Retype the material below line for line, keeping every word, number and punctuation mark as it appears.

Start of RECORDED DATA

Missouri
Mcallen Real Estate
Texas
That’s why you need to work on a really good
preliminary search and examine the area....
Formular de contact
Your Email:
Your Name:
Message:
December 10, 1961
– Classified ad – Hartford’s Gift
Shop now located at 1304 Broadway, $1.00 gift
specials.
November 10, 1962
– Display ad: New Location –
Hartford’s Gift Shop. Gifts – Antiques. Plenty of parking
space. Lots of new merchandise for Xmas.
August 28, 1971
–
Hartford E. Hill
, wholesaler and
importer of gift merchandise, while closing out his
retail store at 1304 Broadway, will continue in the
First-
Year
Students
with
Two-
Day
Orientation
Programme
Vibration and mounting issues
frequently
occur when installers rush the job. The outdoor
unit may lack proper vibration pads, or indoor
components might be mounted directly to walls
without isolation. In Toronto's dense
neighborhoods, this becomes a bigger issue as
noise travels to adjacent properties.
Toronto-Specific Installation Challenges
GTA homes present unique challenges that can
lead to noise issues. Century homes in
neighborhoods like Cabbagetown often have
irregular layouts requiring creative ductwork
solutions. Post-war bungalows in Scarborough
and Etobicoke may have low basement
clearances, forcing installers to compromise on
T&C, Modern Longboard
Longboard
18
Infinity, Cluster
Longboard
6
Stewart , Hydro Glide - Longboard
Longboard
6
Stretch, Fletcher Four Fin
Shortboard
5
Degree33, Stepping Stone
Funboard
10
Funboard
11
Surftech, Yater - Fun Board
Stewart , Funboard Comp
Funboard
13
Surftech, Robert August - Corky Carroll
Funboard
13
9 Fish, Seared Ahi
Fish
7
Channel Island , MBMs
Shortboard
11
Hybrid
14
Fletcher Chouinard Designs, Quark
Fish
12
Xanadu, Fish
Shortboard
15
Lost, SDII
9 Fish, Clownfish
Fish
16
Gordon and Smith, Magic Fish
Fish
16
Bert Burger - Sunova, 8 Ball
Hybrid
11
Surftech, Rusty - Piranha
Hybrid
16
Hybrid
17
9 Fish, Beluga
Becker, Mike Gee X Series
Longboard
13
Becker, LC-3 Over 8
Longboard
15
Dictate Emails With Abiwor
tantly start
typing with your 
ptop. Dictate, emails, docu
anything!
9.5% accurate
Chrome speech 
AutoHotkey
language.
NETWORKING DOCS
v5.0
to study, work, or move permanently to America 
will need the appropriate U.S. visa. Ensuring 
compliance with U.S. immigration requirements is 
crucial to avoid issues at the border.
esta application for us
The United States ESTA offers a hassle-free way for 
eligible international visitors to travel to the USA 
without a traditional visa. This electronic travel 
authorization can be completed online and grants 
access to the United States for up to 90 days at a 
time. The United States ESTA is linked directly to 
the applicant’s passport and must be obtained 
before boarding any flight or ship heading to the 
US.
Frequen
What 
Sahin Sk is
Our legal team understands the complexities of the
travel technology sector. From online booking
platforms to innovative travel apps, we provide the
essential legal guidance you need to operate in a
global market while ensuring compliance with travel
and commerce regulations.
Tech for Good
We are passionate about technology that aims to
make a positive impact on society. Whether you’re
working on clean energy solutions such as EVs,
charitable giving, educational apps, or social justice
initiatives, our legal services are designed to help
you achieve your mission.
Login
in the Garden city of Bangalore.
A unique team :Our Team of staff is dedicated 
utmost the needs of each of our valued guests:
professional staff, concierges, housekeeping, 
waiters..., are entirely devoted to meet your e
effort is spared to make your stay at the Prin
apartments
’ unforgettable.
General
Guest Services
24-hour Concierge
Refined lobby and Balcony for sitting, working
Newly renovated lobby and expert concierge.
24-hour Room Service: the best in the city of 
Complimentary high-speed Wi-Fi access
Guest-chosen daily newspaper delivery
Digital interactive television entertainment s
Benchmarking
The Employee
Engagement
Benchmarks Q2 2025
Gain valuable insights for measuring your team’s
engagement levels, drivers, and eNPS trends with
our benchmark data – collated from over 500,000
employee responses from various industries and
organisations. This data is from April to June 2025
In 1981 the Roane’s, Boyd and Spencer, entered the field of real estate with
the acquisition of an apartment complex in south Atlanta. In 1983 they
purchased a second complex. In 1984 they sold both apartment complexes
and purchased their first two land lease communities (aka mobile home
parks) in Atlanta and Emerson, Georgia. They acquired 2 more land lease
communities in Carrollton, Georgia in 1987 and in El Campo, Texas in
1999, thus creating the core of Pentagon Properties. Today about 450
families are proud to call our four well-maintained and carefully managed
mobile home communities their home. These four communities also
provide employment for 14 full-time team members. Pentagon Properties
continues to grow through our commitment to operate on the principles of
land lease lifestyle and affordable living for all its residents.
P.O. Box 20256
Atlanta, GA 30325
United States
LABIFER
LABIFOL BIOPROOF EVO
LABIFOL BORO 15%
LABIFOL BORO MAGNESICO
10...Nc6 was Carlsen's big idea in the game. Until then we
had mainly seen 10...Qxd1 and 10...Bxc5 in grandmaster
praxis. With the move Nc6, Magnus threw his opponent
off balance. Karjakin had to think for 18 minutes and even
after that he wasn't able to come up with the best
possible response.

End of RECORDED DATA

* **REPLY**
Missouri
Mcallen Real Estate
Texas
That’s why you need to work on a really good
preliminary search and examine the area....
Formular de contact
Your Email:
Your Name:
Message:
December 10, 1961
– Classified ad – Hartford’s Gift
Shop now located at 1304 Broadway, $1.00 gift
specials.
November 10, 1962
– Display ad: New Location –
Hartford’s Gift Shop. Gifts – Antiques. Plenty of parking
space. Lots of new merchandise for Xmas.
August 28, 1971
–
Hartford E. Hill
, wholesaler and
importer of gift merchandise, while closing out his
retail store at 1304 Broadway, will continue in the
First-
Year
Students
with
Two-
Day
Orientation
Programme
Vibration and mounting issues
frequently
occur when installers rush the job. The outdoor
unit may lack proper vibration pads, or indoor
components might be mounted directly to walls
without isolation. In Toronto's dense
neighborhoods, this becomes a bigger issue as
noise travels to adjacent properties.
Toronto-Specific Installation Challenges
GTA homes present unique challenges that can
lead to noise issues. Century homes in
neighborhoods like Cabbagetown often have
irregular layouts requiring creative ductwork
solutions. Post-war bungalows in Scarborough
and Etobicoke may have low basement
clearances, forcing installers to compromise on
T&C, Modern Longboard
Longboard
18
Infinity, Cluster
Longboard
6
Stewart , Hydro Glide - Longboard
Longboard
6
Stretch, Fletcher Four Fin
Shortboard
5
Degree33, Stepping Stone
Funboard
10
Funboard
11
Surftech, Yater - Fun Board
Stewart , Funboard Comp
Funboard
13
Surftech, Robert August - Corky Carroll
Funboard
13
9 Fish, Seared Ahi
Fish
7
Channel Island , MBMs
Shortboard
11
Hybrid
14
Fletcher Chouinard Designs, Quark
Fish
12
Xanadu, Fish
Shortboard
15
Lost, SDII
9 Fish, Clownfish
Fish
16
Gordon and Smith, Magic Fish
Fish
16
Bert Burger - Sunova, 8 Ball
Hybrid
11
Surftech, Rusty - Piranha
Hybrid
16
Hybrid
17
9 Fish, Beluga
Becker, Mike Gee X Series
Longboard
13
Becker, LC-3 Over 8
Longboard
15
Dictate Emails With Abiwor
tantly start
typing with your 
ptop. Dictate, emails, docu
anything!
9.5% accurate
Chrome speech 
AutoHotkey
language.
NETWORKING DOCS
v5.0
to study, work, or move permanently to America 
will need the appropriate U.S. visa. Ensuring 
compliance with U.S. immigration requirements is 
crucial to avoid issues at the border.
esta application for us
The United States ESTA offers a hassle-free way for 
eligible international visitors to travel to the USA 
without a traditional visa. This electronic travel 
authorization can be completed online and grants 
access to the United States for up to 90 days at a 
time. The United States ESTA is linked directly to 
the applicant’s passport and must be obtained 
before boarding any flight or ship heading to the 
US.
Frequen
What 
Sahin Sk is
Our legal team understands the complexities of the
travel technology sector. From online booking
platforms to innovative travel apps, we provide the
essential legal guidance you need to operate in a
global market while ensuring compliance with travel
and commerce regulations.
Tech for Good
We are passionate about technology that aims to
make a positive impact on society. Whether you’re
working on clean energy solutions such as EVs,
charitable giving, educational apps, or social justice
initiatives, our legal services are designed to help
you achieve your mission.
Login
in the Garden city of Bangalore.
A unique team :Our Team of staff is dedicated 
utmost the needs of each of our valued guests:
professional staff, concierges, housekeeping, 
waiters..., are entirely devoted to meet your e
effort is spared to make your stay at the Prin
apartments
’ unforgettable.
General
Guest Services
24-hour Concierge
Refined lobby and Balcony for sitting, working
Newly renovated lobby and expert concierge.
24-hour Room Service: the best in the city of 
Complimentary high-speed Wi-Fi access
Guest-chosen daily newspaper delivery
Digital interactive television entertainment s
Benchmarking
The Employee
Engagement
Benchmarks Q2 2025
Gain valuable insights for measuring your team’s
engagement levels, drivers, and eNPS trends with
our benchmark data – collated from over 500,000
employee responses from various industries and
organisations. This data is from April to June 2025
In 1981 the Roane’s, Boyd and Spencer, entered the field of real estate with
the acquisition of an apartment complex in south Atlanta. In 1983 they
purchased a second complex. In 1984 they sold both apartment complexes
and purchased their first two land lease communities (aka mobile home
parks) in Atlanta and Emerson, Georgia. They acquired 2 more land lease
communities in Carrollton, Georgia in 1987 and in El Campo, Texas in
1999, thus creating the core of Pentagon Properties. Today about 450
families are proud to call our four well-maintained and carefully managed
mobile home communities their home. These four communities also
provide employment for 14 full-time team members. Pentagon Properties
continues to grow through our commitment to operate on the principles of
land lease lifestyle and affordable living for all its residents.
P.O. Box 20256
Atlanta, GA 30325
United States
LABIFER
LABIFOL BIOPROOF EVO
LABIFOL BORO 15%
LABIFOL BORO MAGNESICO
10...Nc6 was Carlsen's big idea in the game. Until then we
had mainly seen 10...Qxd1 and 10...Bxc5 in grandmaster
praxis. With the move Nc6, Magnus threw his opponent
off balance. Karjakin had to think for 18 minutes and even
after that he wasn't able to come up with the best
possible response.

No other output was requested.